I believe I'm encountering an issue or a conflict between the non-configurable 5 minute ISE External MDM heartbeat interval and the equally non-configurable 4 minute Azure Public IP outbound idle timeout setting and I'm curious if anyone else has experienced this issue.
So far, it appears to be not enough of a problem to prevent endpoints from authenticating via the Policy Set that references the External MDM server, but there's definitely a connection issue that's prevalent in our logs and I'd like to get to the bottom of it.
Consistently, this Critical Alarm triggers:
External MDM Server Connection Failure. : Reason is Connection Failed to the MDM server host - example.mdmserver.com; and port - 443 : Connection timeout occurred.
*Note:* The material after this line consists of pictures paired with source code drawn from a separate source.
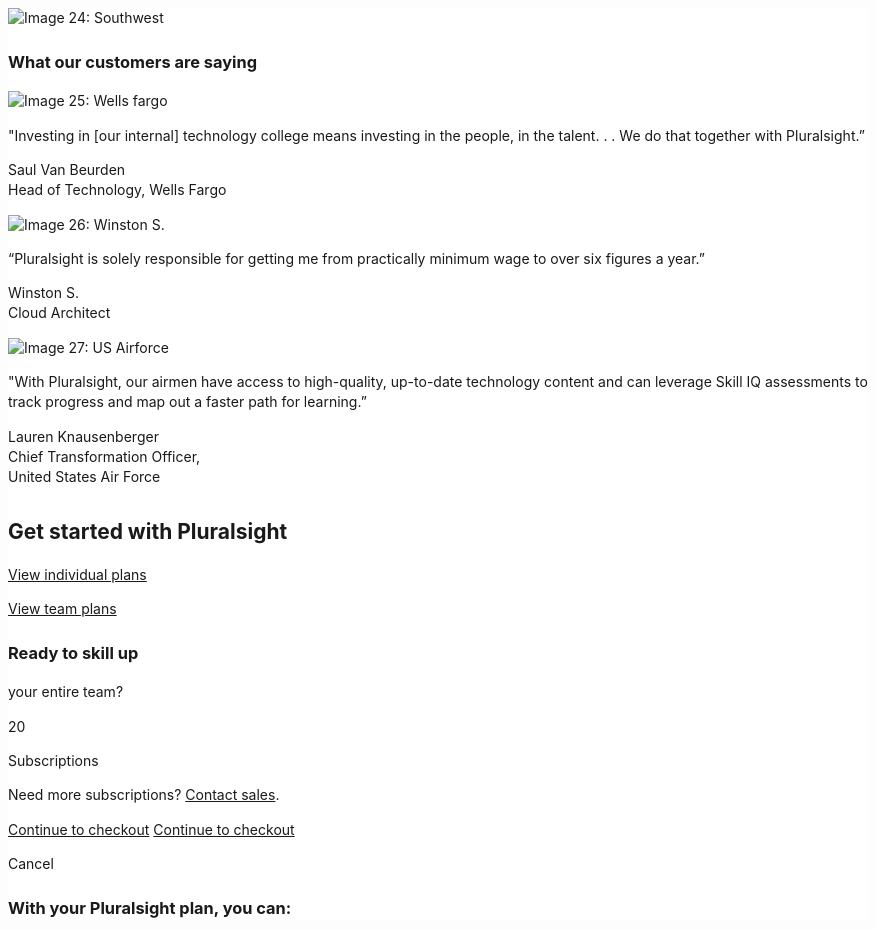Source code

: ![Image 24: Southwest](https://www.pluralsight.com/content/dam/pluralsight2/pricing/g3p/homepage/southwest.svg)

### What our customers are saying

![Image 25: Wells fargo ](https://www.pluralsight.com/content/dam/pluralsight2/pricing/g3p/homepage/wells-fargo-quote.svg)

"Investing in \[our internal\] technology college means investing in the people, in the talent. . . We do that together with Pluralsight.”

Saul Van Beurden  
Head of Technology, Wells Fargo

![Image 26: Winston S.](https://www.pluralsight.com/content/dam/pluralsight2/pricing/g3p/homepage/winston-s-quote.svg)

“Pluralsight is solely responsible for getting me from practically minimum wage to over six figures a year.”

Winston S.  
Cloud Architect

![Image 27: US Airforce](https://www.pluralsight.com/content/dam/pluralsight2/pricing/g3p/homepage/us-airforce.svg)

"With Pluralsight, our airmen have access to high-quality, up-to-date technology content and can leverage Skill IQ assessments to track progress and map out a faster path for learning.”

Lauren Knausenberger  
Chief Transformation Officer,  
United States Air Force

Get started with Pluralsight
----------------------------

[View individual plans](https://www.pluralsight.com/individuals/pricing)

[View team plans](https://www.pluralsight.com/businesses/pricing)

### Ready to skill up  
your entire team?

20

Subscriptions

Need more subscriptions? [Contact sales](https://www.pluralsight.com/product/contact-sales).

[Continue to checkout](https://www.pluralsight.com/buy?requestId=62c9480f-eb0d-4545-a8a3-509b0f257020&priceOptionId=f8c2aa27-af04-4ddc-aef8-b12a02a9968e&legacyTrackingId=PROFESSIONAL-SG&time=1741499921460&productOptionId=dc15e3aa-aea2-4e72-83c9-ee211d4cc397&quantity=20) [Continue to checkout](https://www.pluralsight.com/buy?requestId=62c9480f-eb0d-4545-a8a3-509b0f257020&priceOptionId=2b5be31d-9b12-421b-858b-e532fb857a2d&legacyTrackingId=PROFESSIONAL-SG-PILOT&time=1741499921460&productOptionId=2c28118c-01b2-4295-a9fa-366197a617fc&quantity=20)

Cancel

### With your Pluralsight plan, you can:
Check if the MDM server is reachable : SocketTimeoutException message = Read timed out ServerType = MobileDeviceManager (PSN)
After consulting w/ TAC, collecting packet captures and debugging the mdm component, it appears there's a 'Heartbeat job' that runs every 5 minutes from the ISE node toward the External MDM server url. According to TAC, this heartbeat is not configurable and it keeps the same tcp session or stream alive to determine if the MDM server is reachable. It's not a new tcp session every heartbeat interval. A new tcp session from the ISE server toward the MDM server is only established if the previous tcp session was terminated for some reason.
In my scenario, the ISE servers are located in Azure and their outbound traffic flow to the internet involves an Azure Public IP address. As Microsoft documentation states, static public IPs "Have an adjustable inbound originated flow idle timeout of 4-30 minutes, with a default of 4 minutes, and fixed outbound originated flow idle timeout of 4 minutes."
Currently, the Public IPs have the default values but I'm wondering if setting the inbound idle timeout to something higher than the ISE hearbeat interval will even accomplish my goal if the outbound timeout is hard set at 4 minutes. Also, I'm curious if configuring something like tcp reset on the load balancer will 'force' a timeout once the idle timeout expires and result in less downtime than waiting for the tcp session to timeout naturally?
Please let me know if anyone else has encountered this or if you have any recommendations to try and make this a more stable connection.
Thank you,